Né ingombrante, né tanto discreto da passare inosservato, si nota per
l’eleganza delle forme, che dovevano apparire ancora splendide quasi nove
secoli fa. A quell’epoca Pier Leone, potente patrizio della Roma
tardomedievale, da cui trasse il cognome la stirpe dei Pierleoni e che fu
padre dell’Antipapa Anacleto II, se ne innamorò al punto di sceglierlo come
propria sepoltura.
Come può notarsi dalla fotografia qui riprodotta, il sarcofago di marmo,
in cui nel giugno del 1128 furono deposti i resti mortali del singolare
personaggio, ha resistito molto bene alle ingiurie del tempo. Non solo le
figure che vi sono scolpite hanno mantenuto abbastanza intatta la loro
fisionomia, ma anche gli alettoni del coperchio che ai quattro angoli danno
slancio all’insieme e che si direbbe rappresentino maschere teatrali, sono
stranamente, quale più quale meno, tutti abbastanza integri e tali da
suggerire un bisogno di aerea levità, come se dai quattro angoli di quel
sepolcro partissero linee volte ai quattro angoli del mondo.

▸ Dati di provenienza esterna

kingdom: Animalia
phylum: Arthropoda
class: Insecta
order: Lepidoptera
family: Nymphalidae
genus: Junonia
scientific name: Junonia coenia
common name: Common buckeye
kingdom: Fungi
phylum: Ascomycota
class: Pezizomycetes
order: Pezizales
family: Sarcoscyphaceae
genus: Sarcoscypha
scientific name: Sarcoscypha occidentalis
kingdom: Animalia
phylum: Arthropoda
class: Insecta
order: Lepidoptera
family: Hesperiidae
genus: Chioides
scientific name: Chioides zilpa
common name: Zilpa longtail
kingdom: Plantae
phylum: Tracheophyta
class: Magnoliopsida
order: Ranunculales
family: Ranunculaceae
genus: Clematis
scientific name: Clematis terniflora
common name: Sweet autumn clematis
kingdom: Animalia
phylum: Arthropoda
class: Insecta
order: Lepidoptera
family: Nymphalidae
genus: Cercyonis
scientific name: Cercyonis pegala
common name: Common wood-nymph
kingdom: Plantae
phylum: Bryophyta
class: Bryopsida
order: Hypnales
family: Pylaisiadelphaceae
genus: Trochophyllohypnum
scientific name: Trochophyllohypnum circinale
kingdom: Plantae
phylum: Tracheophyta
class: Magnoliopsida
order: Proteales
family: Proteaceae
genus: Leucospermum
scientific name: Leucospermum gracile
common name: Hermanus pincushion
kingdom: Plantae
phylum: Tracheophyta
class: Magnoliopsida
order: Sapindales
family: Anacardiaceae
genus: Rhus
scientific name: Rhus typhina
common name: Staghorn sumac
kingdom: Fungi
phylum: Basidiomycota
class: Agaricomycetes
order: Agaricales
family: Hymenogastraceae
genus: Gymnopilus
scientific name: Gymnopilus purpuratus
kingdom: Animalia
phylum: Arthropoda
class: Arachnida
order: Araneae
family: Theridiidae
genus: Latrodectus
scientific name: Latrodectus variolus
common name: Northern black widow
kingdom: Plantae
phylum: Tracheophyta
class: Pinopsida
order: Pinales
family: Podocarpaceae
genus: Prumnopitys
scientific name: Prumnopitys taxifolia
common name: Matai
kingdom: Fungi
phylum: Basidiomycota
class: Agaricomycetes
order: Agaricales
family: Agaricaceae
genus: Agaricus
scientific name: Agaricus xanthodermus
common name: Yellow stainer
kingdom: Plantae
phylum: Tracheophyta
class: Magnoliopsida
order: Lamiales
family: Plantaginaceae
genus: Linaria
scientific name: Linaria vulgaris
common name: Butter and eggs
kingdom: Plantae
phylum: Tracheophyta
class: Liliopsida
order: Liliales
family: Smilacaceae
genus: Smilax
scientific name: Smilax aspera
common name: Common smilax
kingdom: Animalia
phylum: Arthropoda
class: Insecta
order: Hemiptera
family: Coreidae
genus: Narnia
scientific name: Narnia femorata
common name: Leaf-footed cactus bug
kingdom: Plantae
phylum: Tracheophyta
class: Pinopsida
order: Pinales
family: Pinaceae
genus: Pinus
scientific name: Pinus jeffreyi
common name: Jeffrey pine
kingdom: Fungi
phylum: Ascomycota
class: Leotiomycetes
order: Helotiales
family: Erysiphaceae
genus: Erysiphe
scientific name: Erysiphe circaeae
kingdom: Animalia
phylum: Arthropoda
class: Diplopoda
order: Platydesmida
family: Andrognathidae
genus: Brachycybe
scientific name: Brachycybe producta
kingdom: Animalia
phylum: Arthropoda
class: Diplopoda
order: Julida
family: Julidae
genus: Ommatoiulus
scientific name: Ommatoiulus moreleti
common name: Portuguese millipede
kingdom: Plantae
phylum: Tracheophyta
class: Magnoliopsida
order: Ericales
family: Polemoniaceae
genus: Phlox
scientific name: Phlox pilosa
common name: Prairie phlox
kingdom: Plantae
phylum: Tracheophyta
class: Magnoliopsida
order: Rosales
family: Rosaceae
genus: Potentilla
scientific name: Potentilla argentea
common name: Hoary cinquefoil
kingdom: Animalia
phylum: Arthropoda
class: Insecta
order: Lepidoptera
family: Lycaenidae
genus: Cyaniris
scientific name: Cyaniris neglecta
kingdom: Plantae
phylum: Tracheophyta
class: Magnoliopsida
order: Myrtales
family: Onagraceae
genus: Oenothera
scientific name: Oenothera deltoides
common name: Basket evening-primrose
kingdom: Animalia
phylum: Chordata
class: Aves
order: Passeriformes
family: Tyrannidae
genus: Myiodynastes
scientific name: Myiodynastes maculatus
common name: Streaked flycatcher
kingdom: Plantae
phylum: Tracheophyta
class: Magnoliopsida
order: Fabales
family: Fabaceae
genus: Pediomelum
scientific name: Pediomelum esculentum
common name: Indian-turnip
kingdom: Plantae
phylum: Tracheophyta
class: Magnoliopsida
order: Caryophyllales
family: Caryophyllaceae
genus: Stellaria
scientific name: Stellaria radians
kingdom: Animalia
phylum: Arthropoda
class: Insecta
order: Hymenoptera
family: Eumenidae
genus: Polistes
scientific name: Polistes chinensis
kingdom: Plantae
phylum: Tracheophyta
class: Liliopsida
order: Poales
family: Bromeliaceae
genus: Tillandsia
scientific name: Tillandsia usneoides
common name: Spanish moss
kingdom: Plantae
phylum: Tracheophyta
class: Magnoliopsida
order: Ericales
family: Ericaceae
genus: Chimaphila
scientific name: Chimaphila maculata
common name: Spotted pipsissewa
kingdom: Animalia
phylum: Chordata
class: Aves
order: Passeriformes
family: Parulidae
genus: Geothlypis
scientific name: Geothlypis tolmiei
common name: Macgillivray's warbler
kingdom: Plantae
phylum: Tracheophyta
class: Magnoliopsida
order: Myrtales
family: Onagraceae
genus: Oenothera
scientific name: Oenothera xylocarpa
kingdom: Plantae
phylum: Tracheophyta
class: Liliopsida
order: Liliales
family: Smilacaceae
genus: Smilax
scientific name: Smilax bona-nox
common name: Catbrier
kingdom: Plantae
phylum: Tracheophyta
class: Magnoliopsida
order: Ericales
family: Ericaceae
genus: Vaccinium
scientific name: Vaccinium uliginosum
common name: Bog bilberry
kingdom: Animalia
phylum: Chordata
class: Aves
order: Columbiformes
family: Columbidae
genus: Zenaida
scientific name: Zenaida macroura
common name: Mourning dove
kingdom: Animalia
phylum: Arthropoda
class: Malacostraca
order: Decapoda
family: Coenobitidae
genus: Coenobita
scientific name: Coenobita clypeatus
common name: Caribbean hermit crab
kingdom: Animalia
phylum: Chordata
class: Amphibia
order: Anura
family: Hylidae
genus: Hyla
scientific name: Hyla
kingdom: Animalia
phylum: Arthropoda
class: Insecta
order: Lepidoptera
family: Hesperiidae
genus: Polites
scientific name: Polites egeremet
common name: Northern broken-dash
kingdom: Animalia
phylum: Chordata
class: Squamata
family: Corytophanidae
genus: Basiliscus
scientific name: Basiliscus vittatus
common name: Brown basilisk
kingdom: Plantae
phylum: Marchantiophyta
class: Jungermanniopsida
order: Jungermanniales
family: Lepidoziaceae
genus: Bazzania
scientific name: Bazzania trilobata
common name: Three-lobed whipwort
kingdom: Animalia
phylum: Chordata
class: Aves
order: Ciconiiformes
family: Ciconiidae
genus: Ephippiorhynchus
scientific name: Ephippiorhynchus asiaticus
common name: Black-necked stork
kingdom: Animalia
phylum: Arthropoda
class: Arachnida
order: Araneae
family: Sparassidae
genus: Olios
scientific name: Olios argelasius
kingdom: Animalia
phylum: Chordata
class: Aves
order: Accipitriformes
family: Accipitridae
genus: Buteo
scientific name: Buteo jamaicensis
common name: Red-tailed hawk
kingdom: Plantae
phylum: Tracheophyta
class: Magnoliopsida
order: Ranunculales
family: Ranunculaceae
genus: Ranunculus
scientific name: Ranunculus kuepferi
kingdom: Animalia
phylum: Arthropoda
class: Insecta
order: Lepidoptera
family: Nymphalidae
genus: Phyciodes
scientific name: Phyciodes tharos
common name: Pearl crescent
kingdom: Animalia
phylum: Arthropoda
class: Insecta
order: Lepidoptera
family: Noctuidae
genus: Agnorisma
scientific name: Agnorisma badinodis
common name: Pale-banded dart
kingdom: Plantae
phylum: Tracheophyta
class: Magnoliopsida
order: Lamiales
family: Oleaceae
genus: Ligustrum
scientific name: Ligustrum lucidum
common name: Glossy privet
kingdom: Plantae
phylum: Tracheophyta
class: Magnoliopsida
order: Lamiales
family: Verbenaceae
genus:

A testimonianza
del fatto che Petrus Leonis volesse realmente una così originale sepoltura,
c’è tuttora posto lungo il lato frontale del sarcofago un cartiglio in marmo
recante la scritta:
«TE PETRUS ET PAULUS SERVENT PETRE LEONIS
DENT ANIMAM COELO QUOS TAM DEVOTUS AMASTI
ET QUIBUS EST IDEM TUMULUS SIT GLORIA TECUM»
che, tradotta in italiano, diventa: «Veglino su di te Pietro e Paolo, o Pietro di
Leone, portino la tua anima in cielo loro che tanto devotamente amasti, e ai
quali questa sepoltura è dedicata. La gloria sia con te »1.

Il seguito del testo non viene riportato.